Before a high-risk AI system can be deployed in the EU, it must undergo a conformity assessment. This is the formal process by which a provider demonstrates that their AI system meets the EU AI Act's requirements. Until the conformity assessment is complete, you cannot legally place the system on the EU market.
This article explains what conformity assessment involves, who conducts it, and what you need to prepare.
What Conformity Assessment Determines
The conformity assessment verifies that a high-risk AI system:
- Has complete and accurate technical documentation
- Was developed with appropriate data governance
- Meets accuracy, robustness, and cybersecurity requirements
- Has transparency and human oversight measures in place
- Has been tested and validated before deployment
- Complies with any applicable harmonised standards
A successful conformity assessment results in CE marking (where applicable) and allows the provider to register the system in the EU AI database and deploy it in the EU.
Two Routes: Self-Assessment vs Third-Party Notified Body
Not all high-risk AI systems require third-party assessment. The AI Act distinguishes between two routes:
Route 1: Internal Self-Assessment
Available for most high-risk AI systems listed in Annex III (excluding those embedded in certain regulated products). The provider conducts the conformity assessment themselves by:
- Auditing the system against all AI Act requirements
- Preparing the full technical documentation package
- Completing an internal review checklist
- Signing a Declaration of Conformity
- Affixing CE marking (where applicable)
- Registering in the EU AI database
Self-assessment does not mean light-touch. The documentation requirements are substantial, and the provider is legally responsible for the accuracy of the assessment. Market surveillance authorities can audit self-assessed systems.

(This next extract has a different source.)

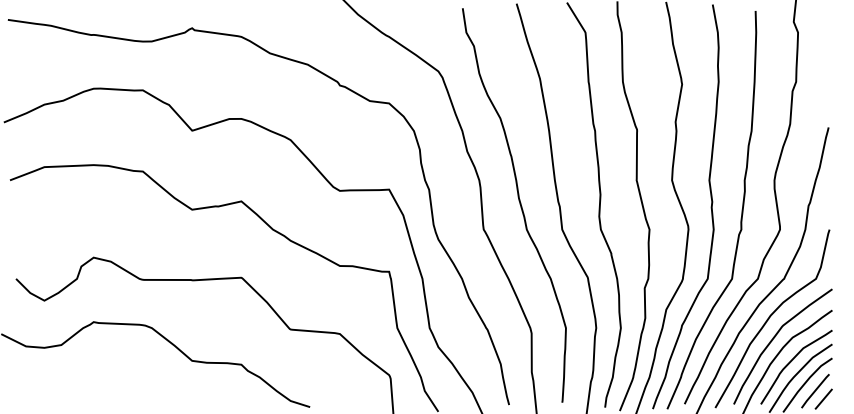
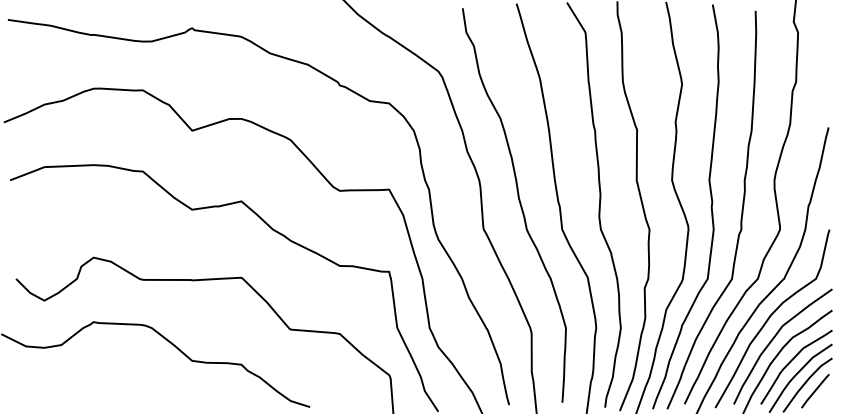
line at (823, 398): present -> none
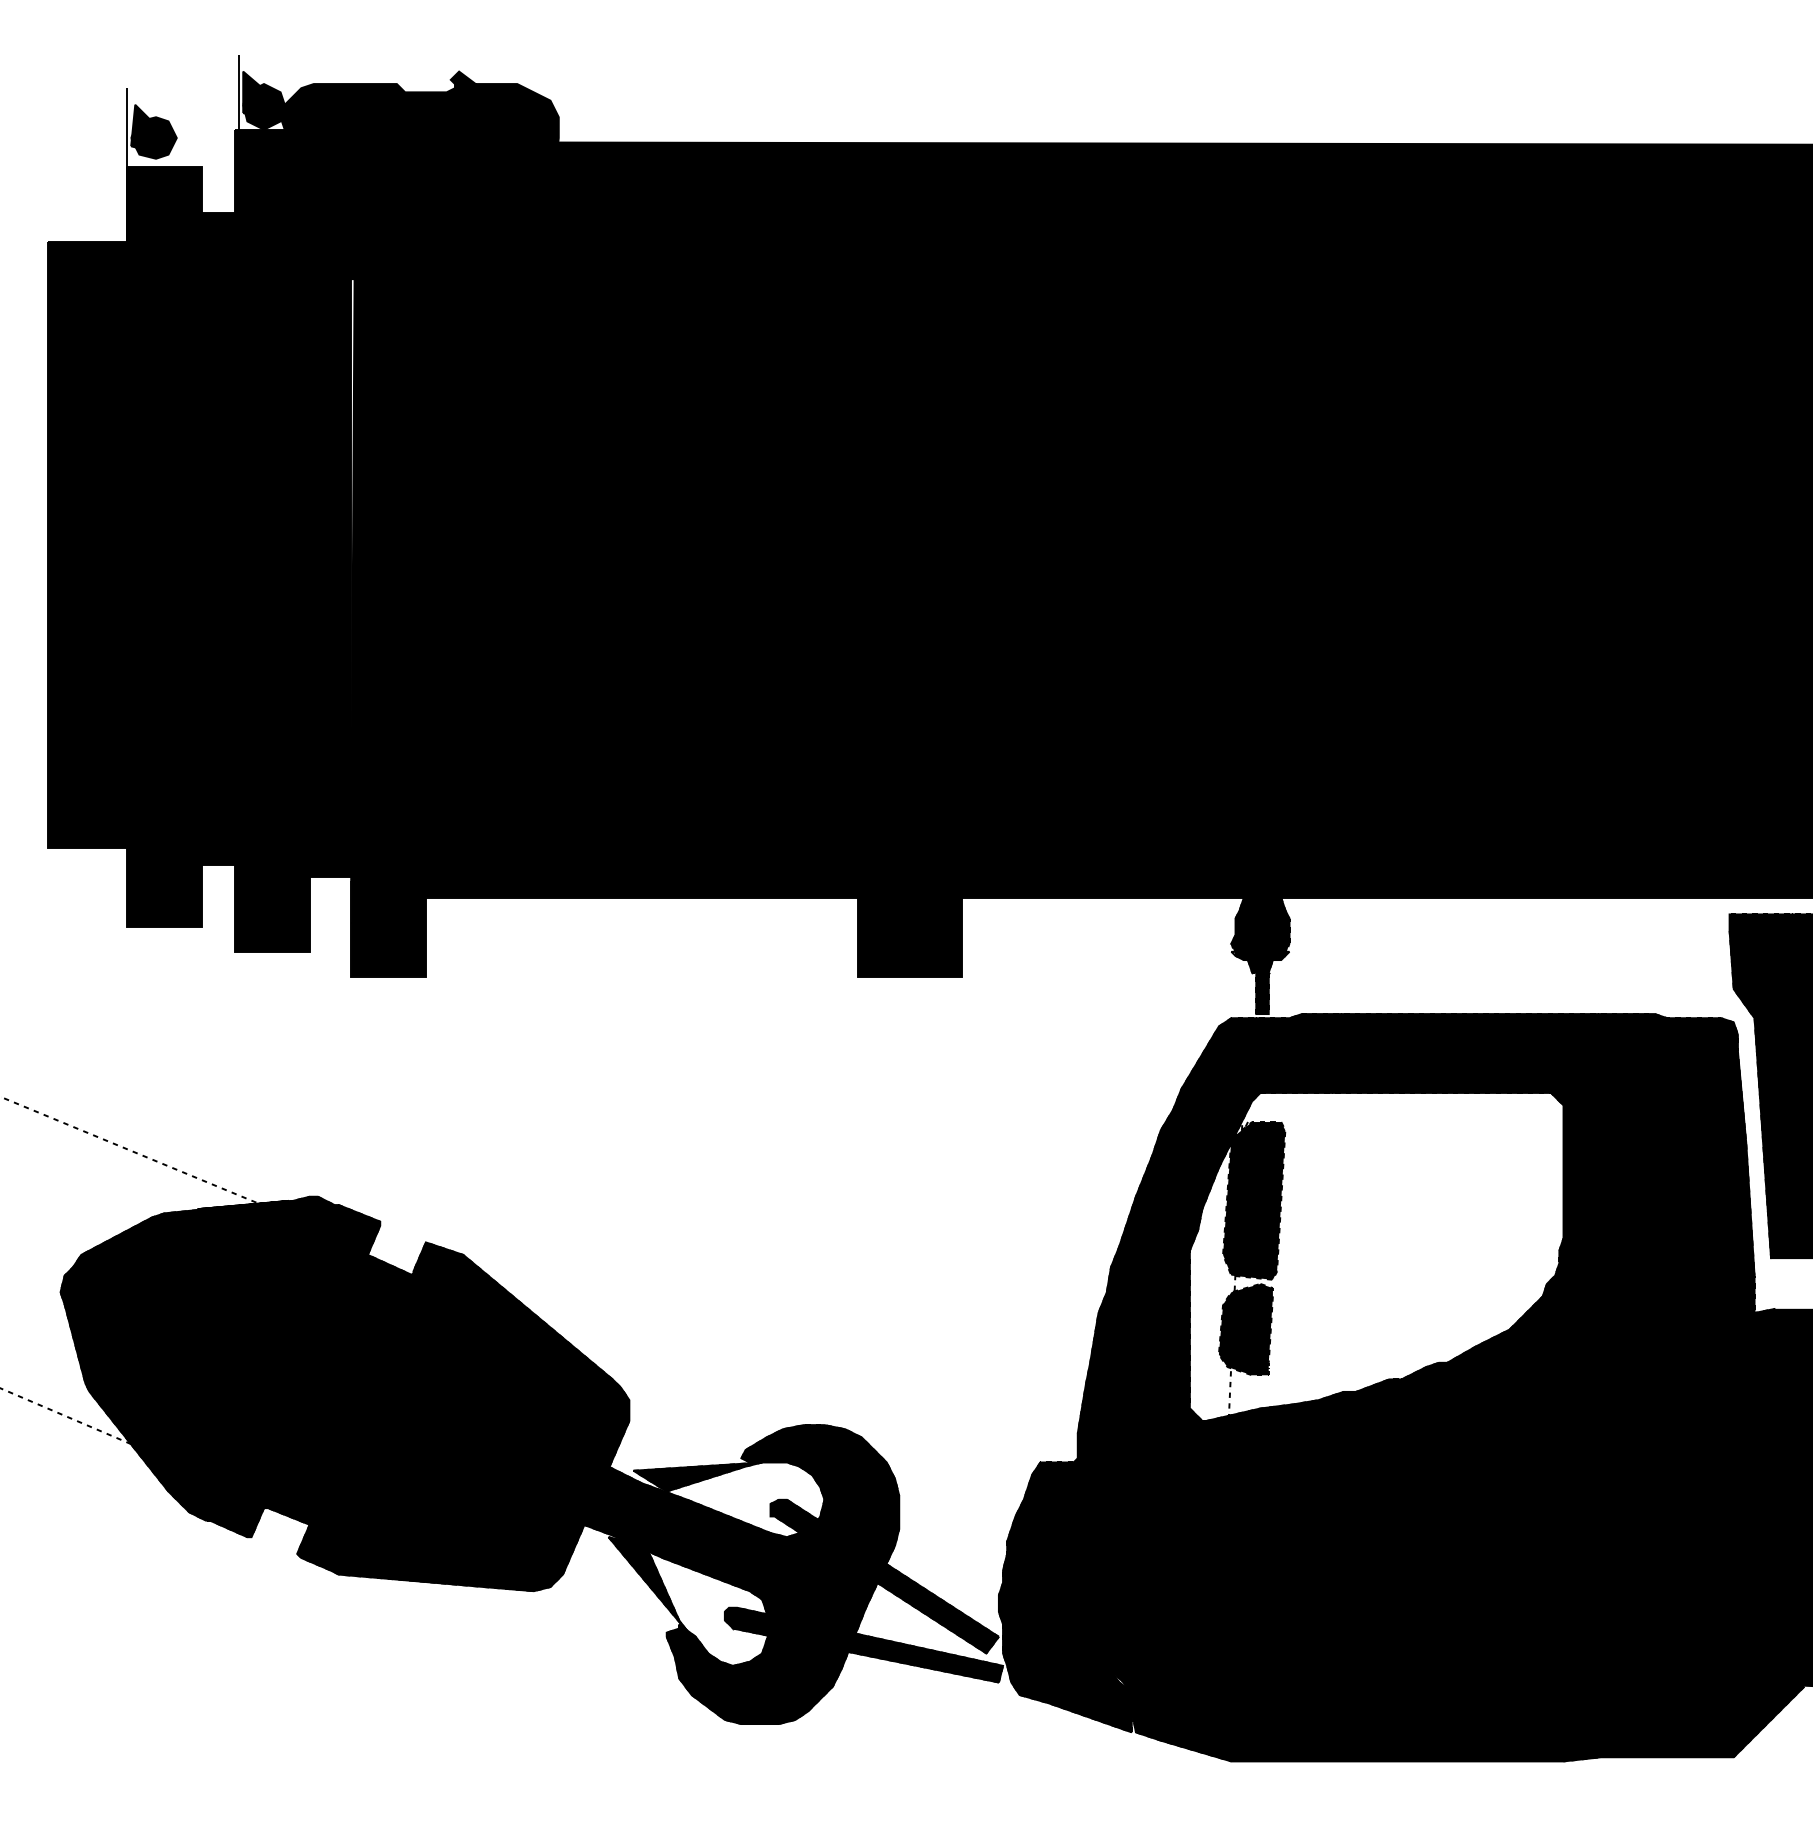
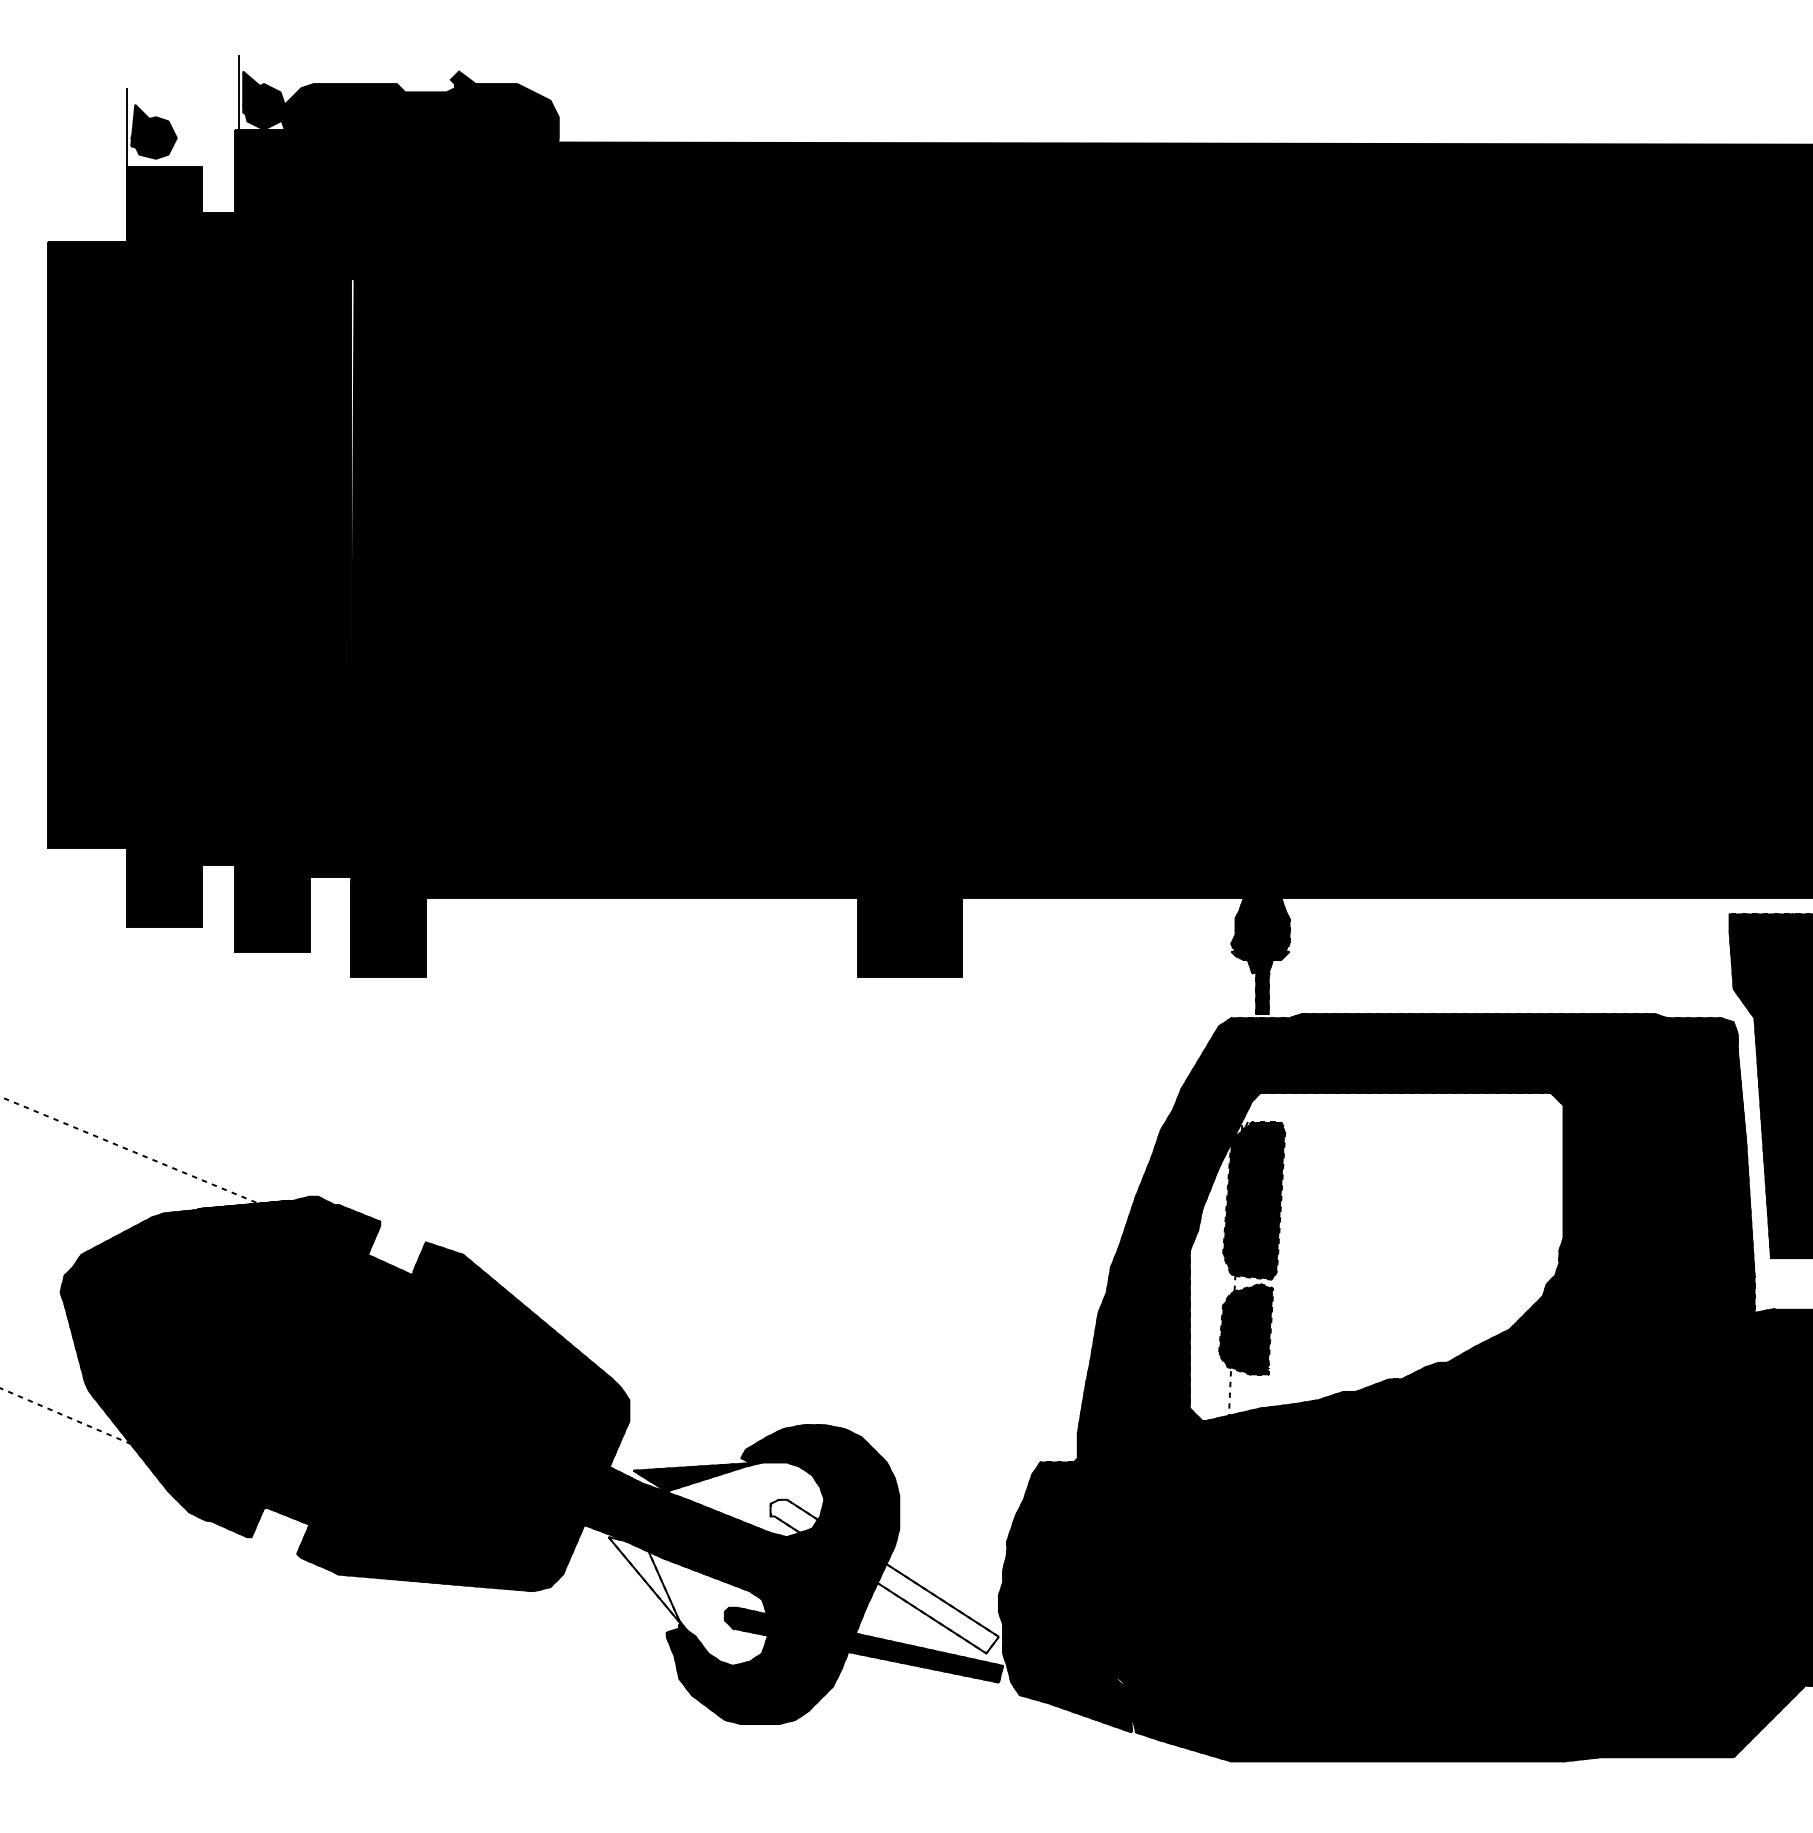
fill at (884, 1576): present -> none
fill at (649, 1586): present -> none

Route 2: Third-Party Notified Body
Required for AI systems that are:
- Safety components in regulated products covered by specific EU product safety legislation (e.g., medical devices under MDR/IVDR, machinery)
- AI systems used by public authorities in law enforcement, migration, and justice contexts
- AI systems intended for biometric identification
Notified bodies are independent conformity assessment organisations accredited by EU member states. They review the technical documentation, may conduct additional testing, and issue a conformity certificate.
For most B2B SaaS companies, self-assessment is the applicable route unless the product is embedded in an MDR-regulated medical device.
What You Need for Self-Assessment
Technical Documentation
The core of any conformity assessment. Must include:
- System description: Purpose, intended use cases, user population
- Risk classification: Justification for Annex III classification
- Architecture description: How the system works (not necessarily full model weights, but functional description)
- Training methodology: How the model was developed, key design choices
- Dataset documentation: Training data sources, composition, known gaps and biases
- Performance metrics: Accuracy, reliability, false positive/negative rates, broken down by relevant subgroups
- Bias and fairness assessment: What testing was conducted, what was found, what mitigations are in place
- Human oversight description: How the system enables and supports human review
- Transparency measures: How outputs are communicated to users and affected individuals
- Security measures: How the system is protected against adversarial manipulation
- Post-market monitoring plan: How you will track performance after deployment
Declaration of Conformity
A formal document signed by the provider (or authorised representative) stating that the system meets all applicable AI Act requirements. This document:
- Identifies the system (name, version, intended purpose)
- References the specific AI Act requirements satisfied
- Names the provider and responsible officer
- Is kept on file and available to authorities on request
CE Marking
Required for high-risk AI systems placed on the EU market. Applied after successful conformity assessment. The AI Act CE marking confirms compliance with the AI Act specifically — separate from CE marking under product safety regulations.
Conformity Assessment for AI in Medical Devices
If your AI system is embedded in a CE-marked medical device (MDR or IVDR), the conformity assessment is conducted through the existing notified body process. The AI Act requirements are incorporated into the MDR/IVDR assessment:
- The notified body assesses both the medical device aspects and the AI aspects
- The technical documentation must satisfy both MDR/IVDR and AI Act requirements
- CE marking under MDR/IVDR covers the AI Act obligations for the device
The EU has committed to aligning the two frameworks to avoid duplicate assessments. In practice, there will be additional AI Act-specific sections in the technical file.
How Long Does Conformity Assessment Take?
For self-assessment: the time is driven by how long it takes to prepare complete technical documentation. For a well-prepared company with documented development processes:
- 4–8 weeks for documentation preparation
- 2–4 weeks for internal review
- 1–2 weeks for signing and registration
For third-party notified body assessment: 3–9 months, depending on notified body capacity and system complexity. Notified body capacity for AI systems is limited in 2026 — early engagement is advisable.
What Triggers Re-Assessment
A completed conformity assessment is not permanent. You must re-assess or update the assessment when:
- The AI system is substantially modified (new training data, significant architecture changes, new use cases)
- New evidence emerges about performance or failure modes that was not known at assessment
- The system is deployed in a significantly different context than assessed
Minor updates (bug fixes, UI changes, minor model improvements) typically do not require full re-assessment but must be documented.